Se dirigía a la galería que conducía a la cárcel cuando la voz del sota alcaide lo detuvo.
—¿Qué lleva en ese fardo? ¡No quiero problemas!
Diéguez mostró las corozas. Su vista tranquilizó al sota alcaide.
Cinco minutos después, Burel aparecía por la celda. Su imagen no era mala, aunque el pelo sucio y la barba de varios días le daban un aspecto descuidado. Los dos hombres se quedaron un momento en silencio, mirándose.
—¿Cómo se encuentra?
Burel se encogió de hombros y preguntó a su vez:
—¿A qué ha venido?
—A hablarle de las pesquisas y del cuaderno. Pero sentémonos.
—No pretenderá que me crea que ha venido a eso —señaló Buriel sentándose en la banqueta.
—Bueno… en realidad… quiero pedirle un favor y… ver cómo se encontraba.
—¿Qué clase de favor? En mis circunstancias no puedo ser de mucha ayuda.
—No lo crea… Dígame, ¿cómo se encuentra?
—Esperando el juicio y la sentencia…, aunque sé que será desproporcionada. Pedrosa le tenía ganas a mi ama y ha encontrado la forma de perderla. No saldremos bien parados de ésta…, sobre todo ella.
—Si puedo hacer algo por usted, dígamelo. Lleva razón… —miró hacia la puerta— al decir que Pedrosa no siente mucho afecto por su ama. Pero ningún juez medio decente, y en don Gregorio Ceruelo queda un resto de dignidad, dictará una sentencia muy grave.
—Ya veremos… ¿Qué favor es ése del que me ha hablado?
—Verá, Burel.
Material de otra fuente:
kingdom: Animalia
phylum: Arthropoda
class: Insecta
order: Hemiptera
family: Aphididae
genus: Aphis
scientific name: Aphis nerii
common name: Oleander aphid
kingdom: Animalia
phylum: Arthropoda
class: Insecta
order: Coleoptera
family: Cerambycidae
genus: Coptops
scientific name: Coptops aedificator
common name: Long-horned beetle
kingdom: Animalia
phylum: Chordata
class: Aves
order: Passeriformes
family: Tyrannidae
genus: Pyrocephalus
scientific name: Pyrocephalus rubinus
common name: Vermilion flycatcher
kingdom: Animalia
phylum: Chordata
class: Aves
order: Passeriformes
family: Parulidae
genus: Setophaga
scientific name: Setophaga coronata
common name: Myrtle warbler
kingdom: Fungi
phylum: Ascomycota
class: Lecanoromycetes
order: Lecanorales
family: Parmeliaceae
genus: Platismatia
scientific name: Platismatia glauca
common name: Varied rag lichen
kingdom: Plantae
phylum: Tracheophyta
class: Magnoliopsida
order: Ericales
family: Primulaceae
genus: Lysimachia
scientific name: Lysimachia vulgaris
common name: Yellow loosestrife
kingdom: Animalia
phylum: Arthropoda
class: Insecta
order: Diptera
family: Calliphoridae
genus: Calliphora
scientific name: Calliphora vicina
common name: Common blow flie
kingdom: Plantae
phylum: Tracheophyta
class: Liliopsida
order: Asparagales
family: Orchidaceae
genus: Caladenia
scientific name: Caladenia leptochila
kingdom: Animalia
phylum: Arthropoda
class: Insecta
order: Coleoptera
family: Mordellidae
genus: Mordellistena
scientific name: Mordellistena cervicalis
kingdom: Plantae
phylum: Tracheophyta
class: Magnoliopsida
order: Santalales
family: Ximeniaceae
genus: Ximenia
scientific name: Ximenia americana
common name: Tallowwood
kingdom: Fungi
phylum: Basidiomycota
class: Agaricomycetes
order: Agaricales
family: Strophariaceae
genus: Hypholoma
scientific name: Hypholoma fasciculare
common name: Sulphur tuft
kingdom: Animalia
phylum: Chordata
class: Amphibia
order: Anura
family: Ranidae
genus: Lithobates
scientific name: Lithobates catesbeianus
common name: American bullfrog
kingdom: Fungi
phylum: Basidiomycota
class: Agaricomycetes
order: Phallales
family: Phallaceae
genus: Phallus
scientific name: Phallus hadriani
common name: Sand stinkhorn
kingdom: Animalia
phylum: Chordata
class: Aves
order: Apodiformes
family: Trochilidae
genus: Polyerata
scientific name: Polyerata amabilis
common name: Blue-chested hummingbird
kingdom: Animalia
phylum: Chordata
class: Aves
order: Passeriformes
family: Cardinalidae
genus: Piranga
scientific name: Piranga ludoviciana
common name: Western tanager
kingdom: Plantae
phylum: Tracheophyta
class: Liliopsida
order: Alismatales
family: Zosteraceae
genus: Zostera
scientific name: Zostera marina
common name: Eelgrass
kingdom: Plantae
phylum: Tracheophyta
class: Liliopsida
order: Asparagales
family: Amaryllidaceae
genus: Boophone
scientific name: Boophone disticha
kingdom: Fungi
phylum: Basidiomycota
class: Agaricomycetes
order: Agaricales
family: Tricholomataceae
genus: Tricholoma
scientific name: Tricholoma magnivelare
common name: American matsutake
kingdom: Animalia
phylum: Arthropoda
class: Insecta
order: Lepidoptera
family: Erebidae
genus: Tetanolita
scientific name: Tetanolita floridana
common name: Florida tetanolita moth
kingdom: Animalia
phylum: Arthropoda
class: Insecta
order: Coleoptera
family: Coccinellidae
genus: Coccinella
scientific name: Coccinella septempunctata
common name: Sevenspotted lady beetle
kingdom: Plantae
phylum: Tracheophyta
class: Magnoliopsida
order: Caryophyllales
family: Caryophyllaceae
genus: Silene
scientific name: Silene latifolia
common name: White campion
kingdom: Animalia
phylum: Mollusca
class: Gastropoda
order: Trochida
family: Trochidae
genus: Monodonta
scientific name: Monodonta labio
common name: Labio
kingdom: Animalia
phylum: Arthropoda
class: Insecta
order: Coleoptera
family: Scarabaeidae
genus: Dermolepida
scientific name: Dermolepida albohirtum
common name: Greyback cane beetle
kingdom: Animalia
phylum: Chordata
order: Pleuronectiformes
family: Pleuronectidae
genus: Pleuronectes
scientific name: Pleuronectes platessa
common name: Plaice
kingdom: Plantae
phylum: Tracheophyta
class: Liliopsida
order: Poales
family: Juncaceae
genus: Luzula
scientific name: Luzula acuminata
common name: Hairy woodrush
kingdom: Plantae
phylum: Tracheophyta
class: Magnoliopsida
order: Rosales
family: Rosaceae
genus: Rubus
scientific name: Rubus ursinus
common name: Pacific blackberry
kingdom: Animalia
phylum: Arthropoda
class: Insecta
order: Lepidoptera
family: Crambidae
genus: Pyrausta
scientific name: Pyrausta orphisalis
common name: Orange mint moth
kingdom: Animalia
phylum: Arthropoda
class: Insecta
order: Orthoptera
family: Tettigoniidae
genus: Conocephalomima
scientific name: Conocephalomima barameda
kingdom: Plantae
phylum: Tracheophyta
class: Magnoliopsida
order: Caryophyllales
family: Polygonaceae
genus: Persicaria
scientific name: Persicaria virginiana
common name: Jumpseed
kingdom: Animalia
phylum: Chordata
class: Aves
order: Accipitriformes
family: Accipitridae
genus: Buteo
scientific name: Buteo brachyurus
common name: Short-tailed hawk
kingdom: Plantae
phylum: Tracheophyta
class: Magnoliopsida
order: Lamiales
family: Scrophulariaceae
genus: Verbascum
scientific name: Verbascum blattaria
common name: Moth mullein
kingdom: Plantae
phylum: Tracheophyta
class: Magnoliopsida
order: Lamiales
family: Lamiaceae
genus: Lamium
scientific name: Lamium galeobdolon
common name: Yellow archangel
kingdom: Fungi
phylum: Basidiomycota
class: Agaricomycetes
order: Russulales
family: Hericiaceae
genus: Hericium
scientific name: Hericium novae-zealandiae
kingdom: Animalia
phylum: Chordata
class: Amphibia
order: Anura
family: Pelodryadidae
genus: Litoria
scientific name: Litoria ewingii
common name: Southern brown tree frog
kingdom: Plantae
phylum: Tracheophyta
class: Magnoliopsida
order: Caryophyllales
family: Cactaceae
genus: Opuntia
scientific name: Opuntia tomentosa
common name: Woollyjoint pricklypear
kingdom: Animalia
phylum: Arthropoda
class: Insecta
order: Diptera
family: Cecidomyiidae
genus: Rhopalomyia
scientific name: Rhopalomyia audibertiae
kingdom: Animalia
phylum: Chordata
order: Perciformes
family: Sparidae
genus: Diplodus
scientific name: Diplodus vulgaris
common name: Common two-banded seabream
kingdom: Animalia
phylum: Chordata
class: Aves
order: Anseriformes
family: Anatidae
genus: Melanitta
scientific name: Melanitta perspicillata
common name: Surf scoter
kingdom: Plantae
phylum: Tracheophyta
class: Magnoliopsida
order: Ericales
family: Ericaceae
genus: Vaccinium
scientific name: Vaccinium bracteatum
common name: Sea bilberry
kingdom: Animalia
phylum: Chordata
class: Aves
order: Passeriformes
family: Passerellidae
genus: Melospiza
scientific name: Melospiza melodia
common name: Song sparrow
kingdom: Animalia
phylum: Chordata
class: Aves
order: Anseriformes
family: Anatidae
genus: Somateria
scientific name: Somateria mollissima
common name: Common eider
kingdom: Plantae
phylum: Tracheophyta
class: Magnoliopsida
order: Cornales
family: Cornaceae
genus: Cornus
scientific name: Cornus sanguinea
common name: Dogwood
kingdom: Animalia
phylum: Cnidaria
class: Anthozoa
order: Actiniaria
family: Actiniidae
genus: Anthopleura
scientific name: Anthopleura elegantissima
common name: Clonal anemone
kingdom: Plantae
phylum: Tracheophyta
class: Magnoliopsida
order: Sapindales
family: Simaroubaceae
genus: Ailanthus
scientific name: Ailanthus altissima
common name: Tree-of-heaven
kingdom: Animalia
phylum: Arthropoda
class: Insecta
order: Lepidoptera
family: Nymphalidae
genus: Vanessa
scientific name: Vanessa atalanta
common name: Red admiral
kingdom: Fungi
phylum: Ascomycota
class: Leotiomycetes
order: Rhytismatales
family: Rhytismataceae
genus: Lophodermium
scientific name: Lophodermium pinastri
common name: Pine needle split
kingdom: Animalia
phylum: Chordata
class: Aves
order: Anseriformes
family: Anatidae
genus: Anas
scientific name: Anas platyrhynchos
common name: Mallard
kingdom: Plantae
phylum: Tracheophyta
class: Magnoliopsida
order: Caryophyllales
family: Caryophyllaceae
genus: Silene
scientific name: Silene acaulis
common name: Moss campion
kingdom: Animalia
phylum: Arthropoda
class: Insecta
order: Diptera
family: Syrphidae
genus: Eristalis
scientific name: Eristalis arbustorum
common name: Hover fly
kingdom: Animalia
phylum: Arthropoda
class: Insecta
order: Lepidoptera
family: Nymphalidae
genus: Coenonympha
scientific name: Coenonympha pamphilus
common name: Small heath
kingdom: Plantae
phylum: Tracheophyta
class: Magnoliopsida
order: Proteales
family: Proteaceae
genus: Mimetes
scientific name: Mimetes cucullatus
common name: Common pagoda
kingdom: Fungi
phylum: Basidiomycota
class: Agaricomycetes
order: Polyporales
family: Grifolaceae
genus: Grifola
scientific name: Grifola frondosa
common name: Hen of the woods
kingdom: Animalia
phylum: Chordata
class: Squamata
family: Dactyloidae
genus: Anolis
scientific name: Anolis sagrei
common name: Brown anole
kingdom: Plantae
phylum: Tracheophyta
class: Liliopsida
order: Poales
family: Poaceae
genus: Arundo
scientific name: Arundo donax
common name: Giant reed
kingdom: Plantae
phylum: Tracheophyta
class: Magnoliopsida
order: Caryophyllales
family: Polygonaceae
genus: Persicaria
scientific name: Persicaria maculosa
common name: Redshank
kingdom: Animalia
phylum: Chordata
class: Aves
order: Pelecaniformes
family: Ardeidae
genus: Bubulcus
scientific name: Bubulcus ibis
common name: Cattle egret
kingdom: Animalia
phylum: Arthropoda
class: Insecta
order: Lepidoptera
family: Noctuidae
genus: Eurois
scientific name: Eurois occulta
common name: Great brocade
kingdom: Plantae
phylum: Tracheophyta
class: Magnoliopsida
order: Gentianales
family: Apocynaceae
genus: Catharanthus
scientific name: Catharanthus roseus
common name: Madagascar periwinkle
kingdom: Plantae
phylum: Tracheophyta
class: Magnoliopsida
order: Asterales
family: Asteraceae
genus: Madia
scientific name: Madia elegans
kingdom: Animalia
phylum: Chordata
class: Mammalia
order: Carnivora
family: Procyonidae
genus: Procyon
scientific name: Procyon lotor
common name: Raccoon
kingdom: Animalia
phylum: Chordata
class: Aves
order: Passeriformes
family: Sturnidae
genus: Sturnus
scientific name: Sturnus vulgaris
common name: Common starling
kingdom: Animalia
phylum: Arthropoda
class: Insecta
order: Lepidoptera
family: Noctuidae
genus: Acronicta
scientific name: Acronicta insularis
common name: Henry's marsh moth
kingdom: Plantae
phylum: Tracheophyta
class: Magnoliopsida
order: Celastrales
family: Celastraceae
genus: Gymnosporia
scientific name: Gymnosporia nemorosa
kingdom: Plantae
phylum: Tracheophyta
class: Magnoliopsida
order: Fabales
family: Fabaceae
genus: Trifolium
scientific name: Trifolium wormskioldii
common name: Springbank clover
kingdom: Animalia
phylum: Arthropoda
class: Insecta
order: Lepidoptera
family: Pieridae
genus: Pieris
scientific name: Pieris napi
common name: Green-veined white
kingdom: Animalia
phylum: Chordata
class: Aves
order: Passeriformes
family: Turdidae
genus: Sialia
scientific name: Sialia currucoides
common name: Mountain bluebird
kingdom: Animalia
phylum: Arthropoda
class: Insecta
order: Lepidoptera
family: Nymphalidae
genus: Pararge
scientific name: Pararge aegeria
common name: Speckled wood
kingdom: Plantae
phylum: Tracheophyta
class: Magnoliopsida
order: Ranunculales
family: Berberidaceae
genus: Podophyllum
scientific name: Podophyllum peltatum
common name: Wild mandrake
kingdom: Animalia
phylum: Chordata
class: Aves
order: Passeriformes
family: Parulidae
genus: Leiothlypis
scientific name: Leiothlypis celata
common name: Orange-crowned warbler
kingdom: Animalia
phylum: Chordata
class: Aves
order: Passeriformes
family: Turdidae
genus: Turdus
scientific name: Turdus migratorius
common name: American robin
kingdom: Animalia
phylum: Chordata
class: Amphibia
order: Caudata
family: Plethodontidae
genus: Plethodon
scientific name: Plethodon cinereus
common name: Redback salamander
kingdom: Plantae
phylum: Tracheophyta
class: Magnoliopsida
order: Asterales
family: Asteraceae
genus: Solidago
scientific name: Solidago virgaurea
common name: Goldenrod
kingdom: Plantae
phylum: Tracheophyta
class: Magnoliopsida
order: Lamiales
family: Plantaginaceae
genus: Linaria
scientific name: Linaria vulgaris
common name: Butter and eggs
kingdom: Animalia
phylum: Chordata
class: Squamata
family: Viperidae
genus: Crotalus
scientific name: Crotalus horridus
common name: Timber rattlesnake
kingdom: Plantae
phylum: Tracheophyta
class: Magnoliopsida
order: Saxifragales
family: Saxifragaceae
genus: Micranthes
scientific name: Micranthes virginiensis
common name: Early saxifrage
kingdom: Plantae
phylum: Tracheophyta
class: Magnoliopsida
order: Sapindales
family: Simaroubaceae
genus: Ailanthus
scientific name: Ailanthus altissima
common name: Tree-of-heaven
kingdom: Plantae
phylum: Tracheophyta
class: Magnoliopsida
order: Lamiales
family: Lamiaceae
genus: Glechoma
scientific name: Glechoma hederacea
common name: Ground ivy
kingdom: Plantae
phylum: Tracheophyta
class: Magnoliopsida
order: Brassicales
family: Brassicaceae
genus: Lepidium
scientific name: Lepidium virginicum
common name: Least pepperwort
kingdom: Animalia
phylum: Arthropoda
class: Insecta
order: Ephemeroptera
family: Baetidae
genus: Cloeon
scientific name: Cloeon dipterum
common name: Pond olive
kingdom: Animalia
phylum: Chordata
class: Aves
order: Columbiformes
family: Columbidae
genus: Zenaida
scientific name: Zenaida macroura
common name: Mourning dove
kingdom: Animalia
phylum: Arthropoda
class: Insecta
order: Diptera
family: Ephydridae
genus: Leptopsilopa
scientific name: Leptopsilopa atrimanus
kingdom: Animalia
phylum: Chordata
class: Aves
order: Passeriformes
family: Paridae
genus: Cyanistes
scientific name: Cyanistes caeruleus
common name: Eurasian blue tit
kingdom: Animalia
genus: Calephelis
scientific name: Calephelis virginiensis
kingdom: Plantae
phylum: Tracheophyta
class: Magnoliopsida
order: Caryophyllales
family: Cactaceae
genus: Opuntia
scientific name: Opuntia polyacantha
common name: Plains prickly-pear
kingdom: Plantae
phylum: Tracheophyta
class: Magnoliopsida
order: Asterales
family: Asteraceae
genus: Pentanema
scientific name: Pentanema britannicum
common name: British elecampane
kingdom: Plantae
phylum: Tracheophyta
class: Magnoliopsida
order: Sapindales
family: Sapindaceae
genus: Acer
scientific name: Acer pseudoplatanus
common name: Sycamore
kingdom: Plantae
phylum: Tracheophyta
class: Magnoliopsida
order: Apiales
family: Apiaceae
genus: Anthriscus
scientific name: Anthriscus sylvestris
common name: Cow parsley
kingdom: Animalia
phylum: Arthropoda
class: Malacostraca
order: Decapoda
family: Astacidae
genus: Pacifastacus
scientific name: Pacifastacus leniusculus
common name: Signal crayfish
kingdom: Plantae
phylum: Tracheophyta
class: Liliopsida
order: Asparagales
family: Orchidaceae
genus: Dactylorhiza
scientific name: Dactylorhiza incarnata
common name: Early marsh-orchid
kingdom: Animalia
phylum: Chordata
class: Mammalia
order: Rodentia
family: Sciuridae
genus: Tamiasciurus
Necesitaría que me autorizase a entrar en su casa para…
—¿Sabe que el fiscal ha solicitado confiscar mis bienes? —lo interrumpió Burel.
—Lo sé, pero hasta que no haya una sentencia…
—Si quiere permiso para entrar, lo tiene. Redacte una autorización y se la firmaré.
—La traeré mañana. ¿Necesita algo?
—Un poco de jabón… Si no es indiscreción, ¿para qué quiere entrar en mi casa?
—¡Se acabó el tiempo! —El carcelero entró sin miramientos en la celda.
—Mañana se lo explicaré cuando venga para que me firme la autorización.
Se despidieron con un apretón de manos. Mientras Burel caminaba hacia los calabozos pensaba que le habría gustado conocer a Diéguez en otras circunstancias.